> _What needs to be done_: Retype the tax law passage below in full, keeping every word, number and line unchanged.

Earlier deductions for decline in value of asset
(6) Division 705 of the Income Tax Assessment Act 1997 has
effect as if deductions relating to expenditure described in subsection (5)
were deductions for the decline in value of the depreciating asset.
Example: Such deductions include:
(a) deductions under former Subdivision 330-A, 330-C or
330-H of the Income Tax Assessment Act 1997, or a corresponding previous
law, for the expenditure; and
(b) deductions under Division 40 of that Act for the
decline in value of a notional asset that section 40-35, 40-37, 40-40 or
40-43 of this Act treated an entity as holding because of the
expenditure.
Effective life of asset
(7) If a depreciating asset’s tax cost setting amount does not
exceed the joining entity’s terminating value for the asset,
Division 40 of the Income Tax Assessment Act 1997 has effect as if
the effective life of the asset were such period as is reasonable, having regard
to the following:
(a) the remainder of the effective life of the asset, worked out just
before the joining time;
(b) the remainder of the effective life, worked out just before the
joining time, of each notional asset (which section 40-35, 40-37, 40-40 or
40-43 of this Act treats an entity as holding wholly or partly because of
expenditure relating to the depreciating asset);
(c) any other relevant matters.
Subsection 701-55(2) of that Act has effect subject to this
subsection.
Note 1: The effective life of the depreciating asset was set
on 1 July 2001 by subsection 40-75(4) of this Act, but may have been reset
since under Subdivision 40-B of the Income Tax Assessment Act
1997.
Note 2: The effective life of a notional asset is specified
by whichever one of sections 40-35, 40-37, 40-40 and 40-43 of this Act is
relevant to the notional asset.

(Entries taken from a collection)
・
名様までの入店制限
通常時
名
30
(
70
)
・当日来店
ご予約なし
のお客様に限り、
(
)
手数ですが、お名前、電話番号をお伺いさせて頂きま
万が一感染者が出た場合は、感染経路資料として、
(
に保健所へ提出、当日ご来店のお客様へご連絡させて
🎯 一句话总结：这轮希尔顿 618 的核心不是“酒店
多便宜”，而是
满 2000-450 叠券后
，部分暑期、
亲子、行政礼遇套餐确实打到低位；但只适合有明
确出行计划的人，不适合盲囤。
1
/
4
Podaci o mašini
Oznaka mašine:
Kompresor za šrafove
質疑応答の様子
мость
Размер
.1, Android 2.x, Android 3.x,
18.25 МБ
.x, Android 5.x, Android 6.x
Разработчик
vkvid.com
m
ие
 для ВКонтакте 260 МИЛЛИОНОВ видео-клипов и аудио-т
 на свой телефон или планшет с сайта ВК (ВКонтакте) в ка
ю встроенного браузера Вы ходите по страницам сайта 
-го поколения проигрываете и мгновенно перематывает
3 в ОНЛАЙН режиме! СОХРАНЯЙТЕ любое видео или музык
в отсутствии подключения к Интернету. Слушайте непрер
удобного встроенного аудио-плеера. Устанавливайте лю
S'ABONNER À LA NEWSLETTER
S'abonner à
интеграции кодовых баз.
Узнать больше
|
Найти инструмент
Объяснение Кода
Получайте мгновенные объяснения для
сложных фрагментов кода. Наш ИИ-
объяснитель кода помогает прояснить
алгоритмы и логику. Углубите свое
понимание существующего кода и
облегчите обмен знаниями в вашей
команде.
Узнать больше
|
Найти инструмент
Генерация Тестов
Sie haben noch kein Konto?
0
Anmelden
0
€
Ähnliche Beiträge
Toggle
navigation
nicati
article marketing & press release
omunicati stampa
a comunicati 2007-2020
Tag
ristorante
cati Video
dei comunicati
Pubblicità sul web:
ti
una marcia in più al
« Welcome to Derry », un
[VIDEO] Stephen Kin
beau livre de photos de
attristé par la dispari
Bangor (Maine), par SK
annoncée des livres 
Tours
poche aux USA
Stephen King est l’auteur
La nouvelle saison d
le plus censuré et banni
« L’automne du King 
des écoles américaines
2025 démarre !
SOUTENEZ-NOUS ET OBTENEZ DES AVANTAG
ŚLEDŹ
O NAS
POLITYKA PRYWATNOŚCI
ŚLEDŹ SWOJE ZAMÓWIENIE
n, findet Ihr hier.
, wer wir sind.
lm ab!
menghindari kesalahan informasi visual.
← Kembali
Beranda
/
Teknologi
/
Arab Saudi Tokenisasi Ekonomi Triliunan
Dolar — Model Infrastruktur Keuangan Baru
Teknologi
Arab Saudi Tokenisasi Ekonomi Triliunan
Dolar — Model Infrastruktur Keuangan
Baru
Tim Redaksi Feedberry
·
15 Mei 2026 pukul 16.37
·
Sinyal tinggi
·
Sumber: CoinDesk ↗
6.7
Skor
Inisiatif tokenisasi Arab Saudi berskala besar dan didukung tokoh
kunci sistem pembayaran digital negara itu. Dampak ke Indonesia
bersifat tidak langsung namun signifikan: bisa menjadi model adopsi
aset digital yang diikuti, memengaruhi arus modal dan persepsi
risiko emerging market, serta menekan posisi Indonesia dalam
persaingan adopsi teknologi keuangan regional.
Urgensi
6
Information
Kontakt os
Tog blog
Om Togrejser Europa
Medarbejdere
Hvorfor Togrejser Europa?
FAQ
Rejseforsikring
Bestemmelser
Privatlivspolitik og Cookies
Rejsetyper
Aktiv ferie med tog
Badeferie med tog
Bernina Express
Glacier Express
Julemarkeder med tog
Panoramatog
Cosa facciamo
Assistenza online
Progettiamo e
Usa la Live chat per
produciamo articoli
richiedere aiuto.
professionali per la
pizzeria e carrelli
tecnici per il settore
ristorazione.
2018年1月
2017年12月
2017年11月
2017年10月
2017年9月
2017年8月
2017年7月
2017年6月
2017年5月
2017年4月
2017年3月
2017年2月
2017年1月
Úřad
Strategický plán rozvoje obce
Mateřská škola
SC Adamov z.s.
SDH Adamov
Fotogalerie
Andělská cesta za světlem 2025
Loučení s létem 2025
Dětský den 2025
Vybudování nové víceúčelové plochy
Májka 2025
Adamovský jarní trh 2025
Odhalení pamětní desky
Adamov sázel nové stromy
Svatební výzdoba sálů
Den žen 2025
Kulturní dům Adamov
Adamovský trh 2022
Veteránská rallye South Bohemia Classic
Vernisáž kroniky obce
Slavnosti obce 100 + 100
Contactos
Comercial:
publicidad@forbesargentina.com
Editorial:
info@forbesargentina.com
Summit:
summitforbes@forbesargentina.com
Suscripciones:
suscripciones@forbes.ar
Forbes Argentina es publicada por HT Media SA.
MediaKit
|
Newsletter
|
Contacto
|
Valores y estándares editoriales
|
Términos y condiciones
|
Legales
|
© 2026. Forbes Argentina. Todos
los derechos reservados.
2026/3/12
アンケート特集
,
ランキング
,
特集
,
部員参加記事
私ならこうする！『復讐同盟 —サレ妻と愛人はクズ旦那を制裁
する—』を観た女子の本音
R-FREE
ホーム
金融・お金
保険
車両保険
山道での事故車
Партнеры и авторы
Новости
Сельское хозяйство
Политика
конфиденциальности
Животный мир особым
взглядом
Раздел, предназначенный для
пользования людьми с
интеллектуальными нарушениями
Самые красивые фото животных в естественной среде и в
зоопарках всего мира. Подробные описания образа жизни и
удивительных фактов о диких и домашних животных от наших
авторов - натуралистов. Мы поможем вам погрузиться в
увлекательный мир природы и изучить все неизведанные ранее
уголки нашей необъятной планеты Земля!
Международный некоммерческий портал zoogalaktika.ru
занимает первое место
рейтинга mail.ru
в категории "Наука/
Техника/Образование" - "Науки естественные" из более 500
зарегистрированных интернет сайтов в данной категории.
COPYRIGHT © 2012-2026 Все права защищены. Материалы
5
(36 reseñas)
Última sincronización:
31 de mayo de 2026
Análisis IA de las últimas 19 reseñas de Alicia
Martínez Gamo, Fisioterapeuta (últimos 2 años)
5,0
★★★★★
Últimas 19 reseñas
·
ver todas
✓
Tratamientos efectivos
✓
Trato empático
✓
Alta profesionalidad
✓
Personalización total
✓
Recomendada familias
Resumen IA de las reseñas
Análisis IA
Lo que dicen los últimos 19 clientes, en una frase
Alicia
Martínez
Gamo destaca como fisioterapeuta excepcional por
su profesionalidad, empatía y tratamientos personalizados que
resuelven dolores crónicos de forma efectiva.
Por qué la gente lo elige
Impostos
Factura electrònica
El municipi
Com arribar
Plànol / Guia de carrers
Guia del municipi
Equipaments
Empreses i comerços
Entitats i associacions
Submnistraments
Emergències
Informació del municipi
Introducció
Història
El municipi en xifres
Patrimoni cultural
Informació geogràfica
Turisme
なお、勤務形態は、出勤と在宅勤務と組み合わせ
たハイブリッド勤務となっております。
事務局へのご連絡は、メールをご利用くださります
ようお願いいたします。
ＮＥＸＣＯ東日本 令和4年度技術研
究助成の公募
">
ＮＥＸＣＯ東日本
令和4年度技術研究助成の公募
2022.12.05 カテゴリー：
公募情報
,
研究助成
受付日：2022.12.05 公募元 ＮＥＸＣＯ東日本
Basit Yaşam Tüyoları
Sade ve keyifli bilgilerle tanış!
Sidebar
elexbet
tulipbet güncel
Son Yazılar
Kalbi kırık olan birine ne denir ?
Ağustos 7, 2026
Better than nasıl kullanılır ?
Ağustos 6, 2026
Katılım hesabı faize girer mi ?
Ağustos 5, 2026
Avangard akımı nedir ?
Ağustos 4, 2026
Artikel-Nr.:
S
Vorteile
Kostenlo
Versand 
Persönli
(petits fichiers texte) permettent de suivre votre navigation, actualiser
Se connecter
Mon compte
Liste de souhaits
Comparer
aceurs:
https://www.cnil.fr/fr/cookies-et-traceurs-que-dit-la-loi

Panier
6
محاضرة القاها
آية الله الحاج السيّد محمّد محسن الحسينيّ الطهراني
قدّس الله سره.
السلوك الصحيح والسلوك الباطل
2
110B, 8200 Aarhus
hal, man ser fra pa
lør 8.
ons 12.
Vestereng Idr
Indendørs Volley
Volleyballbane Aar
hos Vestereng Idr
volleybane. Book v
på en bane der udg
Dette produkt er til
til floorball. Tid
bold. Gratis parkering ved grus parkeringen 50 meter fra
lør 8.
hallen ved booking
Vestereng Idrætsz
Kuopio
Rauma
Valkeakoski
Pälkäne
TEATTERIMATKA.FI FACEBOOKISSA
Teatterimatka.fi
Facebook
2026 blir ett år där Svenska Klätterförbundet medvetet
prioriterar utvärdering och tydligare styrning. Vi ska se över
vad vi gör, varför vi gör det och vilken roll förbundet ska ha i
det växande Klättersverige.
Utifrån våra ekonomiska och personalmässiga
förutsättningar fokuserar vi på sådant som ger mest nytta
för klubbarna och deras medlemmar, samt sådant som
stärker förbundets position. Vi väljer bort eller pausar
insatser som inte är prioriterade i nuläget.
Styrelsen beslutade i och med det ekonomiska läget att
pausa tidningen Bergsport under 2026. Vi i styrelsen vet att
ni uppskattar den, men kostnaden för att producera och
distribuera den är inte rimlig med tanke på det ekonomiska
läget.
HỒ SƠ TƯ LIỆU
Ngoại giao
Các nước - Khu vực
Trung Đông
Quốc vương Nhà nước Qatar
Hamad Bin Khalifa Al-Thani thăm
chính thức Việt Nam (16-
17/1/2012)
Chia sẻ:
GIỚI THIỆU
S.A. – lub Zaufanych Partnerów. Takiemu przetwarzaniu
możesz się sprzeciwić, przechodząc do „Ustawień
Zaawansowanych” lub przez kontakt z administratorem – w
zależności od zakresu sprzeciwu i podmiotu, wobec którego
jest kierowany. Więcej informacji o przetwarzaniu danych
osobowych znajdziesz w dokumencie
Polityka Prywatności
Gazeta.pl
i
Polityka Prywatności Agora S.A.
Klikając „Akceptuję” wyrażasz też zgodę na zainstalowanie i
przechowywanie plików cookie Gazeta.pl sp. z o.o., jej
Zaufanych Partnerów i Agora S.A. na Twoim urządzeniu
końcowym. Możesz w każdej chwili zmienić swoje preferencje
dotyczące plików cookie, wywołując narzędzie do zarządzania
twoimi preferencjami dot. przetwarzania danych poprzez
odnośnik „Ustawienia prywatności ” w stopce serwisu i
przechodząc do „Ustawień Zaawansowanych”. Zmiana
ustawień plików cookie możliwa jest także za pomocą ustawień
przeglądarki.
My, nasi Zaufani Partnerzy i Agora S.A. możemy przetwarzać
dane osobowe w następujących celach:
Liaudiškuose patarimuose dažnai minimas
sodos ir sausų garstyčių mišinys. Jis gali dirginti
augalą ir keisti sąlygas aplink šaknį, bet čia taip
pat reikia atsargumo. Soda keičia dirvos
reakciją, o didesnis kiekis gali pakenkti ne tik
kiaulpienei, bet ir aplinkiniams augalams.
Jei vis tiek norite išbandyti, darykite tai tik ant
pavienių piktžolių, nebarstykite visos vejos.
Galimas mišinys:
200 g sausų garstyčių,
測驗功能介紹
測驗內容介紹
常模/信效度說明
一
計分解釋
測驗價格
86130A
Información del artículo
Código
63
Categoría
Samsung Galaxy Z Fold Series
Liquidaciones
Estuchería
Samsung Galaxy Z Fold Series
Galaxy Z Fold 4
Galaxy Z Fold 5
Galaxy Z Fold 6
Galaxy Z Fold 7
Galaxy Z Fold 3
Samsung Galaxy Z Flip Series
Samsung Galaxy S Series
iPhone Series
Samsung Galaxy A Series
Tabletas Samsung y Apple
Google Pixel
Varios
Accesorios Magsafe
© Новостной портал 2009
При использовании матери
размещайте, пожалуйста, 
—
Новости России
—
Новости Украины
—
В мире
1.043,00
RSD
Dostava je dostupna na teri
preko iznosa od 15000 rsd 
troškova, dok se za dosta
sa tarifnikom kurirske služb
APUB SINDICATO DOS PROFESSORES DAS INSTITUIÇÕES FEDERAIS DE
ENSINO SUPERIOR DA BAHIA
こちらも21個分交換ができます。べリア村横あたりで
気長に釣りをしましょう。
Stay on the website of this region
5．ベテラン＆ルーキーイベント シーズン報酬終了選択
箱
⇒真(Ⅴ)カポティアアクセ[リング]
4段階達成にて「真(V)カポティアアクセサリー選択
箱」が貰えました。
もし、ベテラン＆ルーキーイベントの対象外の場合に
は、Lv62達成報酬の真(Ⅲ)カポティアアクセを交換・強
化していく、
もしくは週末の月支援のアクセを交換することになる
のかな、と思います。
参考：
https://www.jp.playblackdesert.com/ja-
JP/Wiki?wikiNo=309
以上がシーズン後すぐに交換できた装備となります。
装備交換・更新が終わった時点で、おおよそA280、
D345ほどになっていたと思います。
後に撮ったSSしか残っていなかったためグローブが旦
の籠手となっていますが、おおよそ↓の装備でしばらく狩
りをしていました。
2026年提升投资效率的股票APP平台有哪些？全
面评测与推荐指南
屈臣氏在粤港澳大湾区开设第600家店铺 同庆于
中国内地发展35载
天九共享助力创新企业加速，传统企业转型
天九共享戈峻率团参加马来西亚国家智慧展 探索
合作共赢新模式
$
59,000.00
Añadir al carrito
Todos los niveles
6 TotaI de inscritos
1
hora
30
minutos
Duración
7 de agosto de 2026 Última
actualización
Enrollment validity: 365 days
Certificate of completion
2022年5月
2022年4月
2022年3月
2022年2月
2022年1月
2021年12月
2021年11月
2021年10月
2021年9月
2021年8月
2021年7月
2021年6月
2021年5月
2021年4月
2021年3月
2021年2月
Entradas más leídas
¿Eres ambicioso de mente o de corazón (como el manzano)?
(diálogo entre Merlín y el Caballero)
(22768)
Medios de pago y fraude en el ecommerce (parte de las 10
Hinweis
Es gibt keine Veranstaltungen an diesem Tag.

> _Written solution_:
Earlier deductions for decline in value of asset
(6) Division 705 of the Income Tax Assessment Act 1997 has
effect as if deductions relating to expenditure described in subsection (5)
were deductions for the decline in value of the depreciating asset.
Example: Such deductions include:
(a) deductions under former Subdivision 330-A, 330-C or
330-H of the Income Tax Assessment Act 1997, or a corresponding previous
law, for the expenditure; and
(b) deductions under Division 40 of that Act for the
decline in value of a notional asset that section 40-35, 40-37, 40-40 or
40-43 of this Act treated an entity as holding because of the
expenditure.
Effective life of asset
(7) If a depreciating asset’s tax cost setting amount does not
exceed the joining entity’s terminating value for the asset,
Division 40 of the Income Tax Assessment Act 1997 has effect as if
the effective life of the asset were such period as is reasonable, having regard
to the following:
(a) the remainder of the effective life of the asset, worked out just
before the joining time;
(b) the remainder of the effective life, worked out just before the
joining time, of each notional asset (which section 40-35, 40-37, 40-40 or
40-43 of this Act treats an entity as holding wholly or partly because of
expenditure relating to the depreciating asset);
(c) any other relevant matters.
Subsection 701-55(2) of that Act has effect subject to this
subsection.
Note 1: The effective life of the depreciating asset was set
on 1 July 2001 by subsection 40-75(4) of this Act, but may have been reset
since under Subdivision 40-B of the Income Tax Assessment Act
1997.
Note 2: The effective life of a notional asset is specified
by whichever one of sections 40-35, 40-37, 40-40 and 40-43 of this Act is
relevant to the notional asset.